Weird how the paranormal investigators always assume the ghosts speak English.
i’m boycotting girl scout cookies until they’re honest enough to list the serving size as “sleeve”
I’m upstairs and the food is downstairs. Send help.
Wife: I don’t think those fireworks look safe to use-
Me: [lighting fireworks] who you think I’m gonna believe?
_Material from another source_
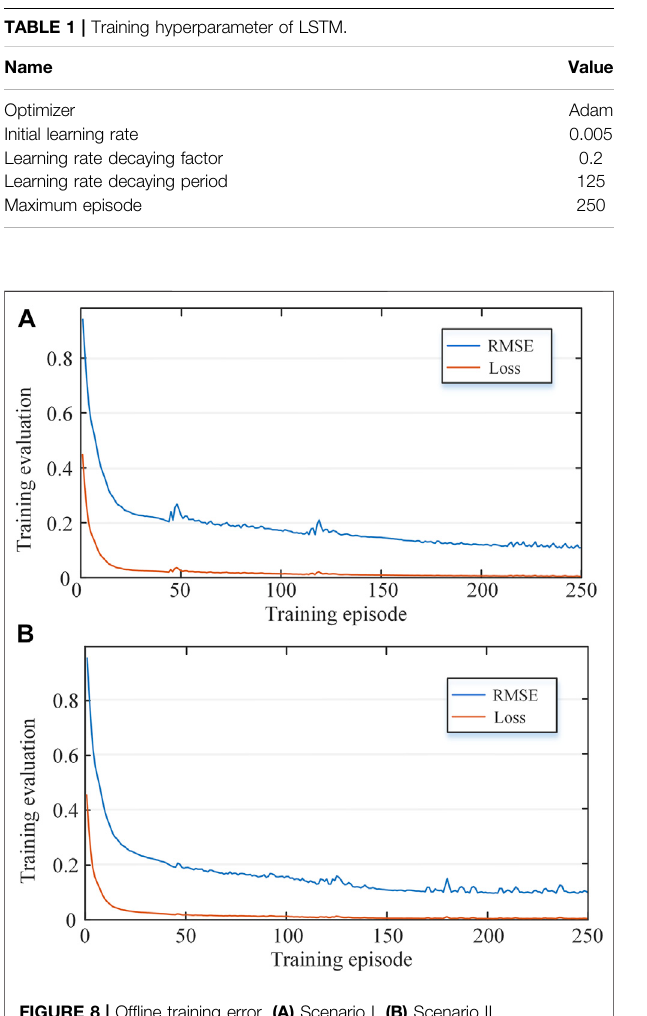
Frontiers in Energy Research |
You, or Six-Fingered Pete?
H: So what’s the worst thing you’ve ever seen someone do?
Me: I watched a mother buy her son a harmonica.
I hope my teeth enjoy these 3 minutes of minty freshness before their 8-hour coffee bath.
Tonight during distance dinner with my friends we were talking about how much harder it is to be impressed in your 30s and they asked what it would take to impress me and I said an exorcism, so, yeah, I think I need to get more fresh air.
Sometimes I like to do tweets that are so obscure they’re not even for the people who get it.
Get the body you always wanted this summer. Go grave-robbing.
WAITER:What would you like?
ME:What would YOU like?
W:Excuse me?
M:No one ever asks you, do they?
W:*tearing up* No.. they don’t. Thank you.
The real walk of shame is having to waddle to the hall closet to get toilet paper because you didn’t check before engaging the launch code.
SECURITY GUARD: [speaking into the cuff of his shirt] The president is on his way to the car
LITTLE MOUSE THAT LIVES IN HIS SLEEVE: Ok cool
Was Darth Vader a humidifier or dehumidifier?
Husband: Some weirdo broke into the house last night.
Wife: How do you know it was a weirdo?
Husband: They stole all my Bruno Mars drawings.
Tomorrow is Jesus’ birthday. I got him an Xbox. Keeping it at my house until I see him.
You’re Twitter famous. Cool, cool.
I won a dodgeball tournament in 3rd grade and I got a real trophy for that.
Him: I’d go to the end of the world for you!
Me: Well… what are you waiting for then?
My daughter just told me she likes a boy, so I sent him 12 pictures of my gun collection…being a dad is awesome.
[doctor hands wife urn]
Ma’am, I’m afraid your husband didn’t make it.
“Nooo!” she cries.
Oh, he’s fine. But he didn’t make this lovely urn.
According to WebMD, people are Sick & Tired of me
Hi, I’m a parent. You may remember me from such greats as “Repeating Myself” and “Arguing over Shoes” and “Stepping on Cereal.”
If someone tells me “don’t be surprised if we find a body” I’m going to be many other emotions first.
My mom’s favorite internet game is “Log me into the Facebook. Is this the Facebook? Is that your brother? Why is he drinking upside down?”
me the second it drops below 70 degrees
Going on vacation is so expensive, but Camp Crystal Lake has the greatest deal this weekend. So I figured, why not? What’s the worst that can happen?
[Crazed robot bursts into my room and sees my Rage Against the Machine poster]
Me: IT’S NOT WHAT YOU THINK!!!
I’ve had 3 Red Bulls today and now I can taste my heartbeat.
The surgeon who worked on my shoulder said it should feel better in a week to seven days, which makes me worry.